I'm pretty sure the idea of "accredited investor" is really defining "investors the SEC allows to do extra risky stuff because the median voter will at best laugh when they lose their shirts." It's a glorified CYA measure so the government can claim "freedom" exists without the bureaucrats getting hauled in front of an angry Congress asking why their sympathetic constituents (retired teachers, etc) lost money.

That's a fair assessment, but it's part of a large swath of similar credentials that are meant to split the market between people that know what they're doing and stupid amateurs. In a way that effectively removes both risk and opportunity from you if you're not willing to jump through hoops.

There's a ton of opportunity in investing in startups early for instance, and a ton of money both to win and to lose (mostly to lose), but protecting your average wagie from getting swindled also means he's never going to make it big. And as with any bureaucratic control, there's discretion to make exceptions, which means there's power.

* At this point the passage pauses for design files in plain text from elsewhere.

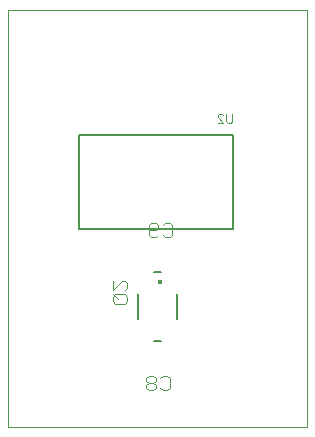
<source format=gbo>
G75*
%MOIN*%
%OFA0B0*%
%FSLAX24Y24*%
%IPPOS*%
%LPD*%
%AMOC8*
5,1,8,0,0,1.08239X$1,22.5*
%
%ADD10C,0.0000*%
%ADD11C,0.0040*%
%ADD12C,0.0080*%
%ADD13C,0.0143*%
%ADD14C,0.0050*%
%ADD15C,0.0030*%
D10*
X000660Y000660D02*
X000660Y014530D01*
X010652Y014530D01*
X010652Y000660D01*
X000660Y000660D01*
D11*
X004257Y004759D02*
X004180Y004836D01*
X004180Y004989D01*
X004257Y005066D01*
X004564Y005066D01*
X004640Y004989D01*
X004640Y004836D01*
X004564Y004759D01*
X004257Y004759D01*
X004333Y004913D02*
X004180Y005066D01*
X004180Y005220D02*
X004487Y005527D01*
X004564Y005527D01*
X004640Y005450D01*
X004640Y005296D01*
X004564Y005220D01*
X004180Y005220D02*
X004180Y005527D01*
X005449Y006980D02*
X005373Y007057D01*
X005373Y007364D01*
X005449Y007440D01*
X005603Y007440D01*
X005680Y007364D01*
X005680Y007287D01*
X005603Y007210D01*
X005373Y007210D01*
X005449Y006980D02*
X005603Y006980D01*
X005680Y007057D01*
X005833Y007057D02*
X005910Y006980D01*
X006063Y006980D01*
X006140Y007057D01*
X006140Y007364D01*
X006063Y007440D01*
X005910Y007440D01*
X005833Y007364D01*
X005831Y002340D02*
X005984Y002340D01*
X006061Y002264D01*
X006061Y001957D01*
X005984Y001880D01*
X005831Y001880D01*
X005754Y001957D01*
X005600Y001957D02*
X005600Y002033D01*
X005524Y002110D01*
X005370Y002110D01*
X005293Y002033D01*
X005293Y001957D01*
X005370Y001880D01*
X005524Y001880D01*
X005600Y001957D01*
X005524Y002110D02*
X005600Y002187D01*
X005600Y002264D01*
X005524Y002340D01*
X005370Y002340D01*
X005293Y002264D01*
X005293Y002187D01*
X005370Y002110D01*
X005754Y002264D02*
X005831Y002340D01*
D12*
X005778Y003518D02*
X005542Y003518D01*
X005010Y004247D02*
X005010Y005073D01*
X005542Y005802D02*
X005778Y005802D01*
X006310Y005073D02*
X006310Y004247D01*
D13*
X005739Y005467D03*
D14*
X008166Y007235D02*
X008166Y010385D01*
X003048Y010385D01*
X003048Y007235D01*
X008166Y007235D01*
D15*
X008102Y010794D02*
X008006Y010794D01*
X007957Y010842D01*
X007957Y011084D01*
X007856Y011035D02*
X007808Y011084D01*
X007711Y011084D01*
X007663Y011035D01*
X007663Y010987D01*
X007856Y010794D01*
X007663Y010794D01*
X008102Y010794D02*
X008151Y010842D01*
X008151Y011084D01*
M02*

</source>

We've seen this with finance, the level of control there is pretty grandiose (the whole idea of an "accredited investor" is ridiculous to say nothing of AML etc) but that's just put a giant prize on building alternatives. And people did and are.

All being an accredited investor does is make you a target for more scams. That includes those "alternatives", assuming you mean various crypto-related investing efforts (aside from just investing in the coins, not all of which are scams)

Harvard can't purity spiral-itself into irrelevance because it's inextricably tied to the entire leftist power structure. Which is too big and self-reinforcing to fail.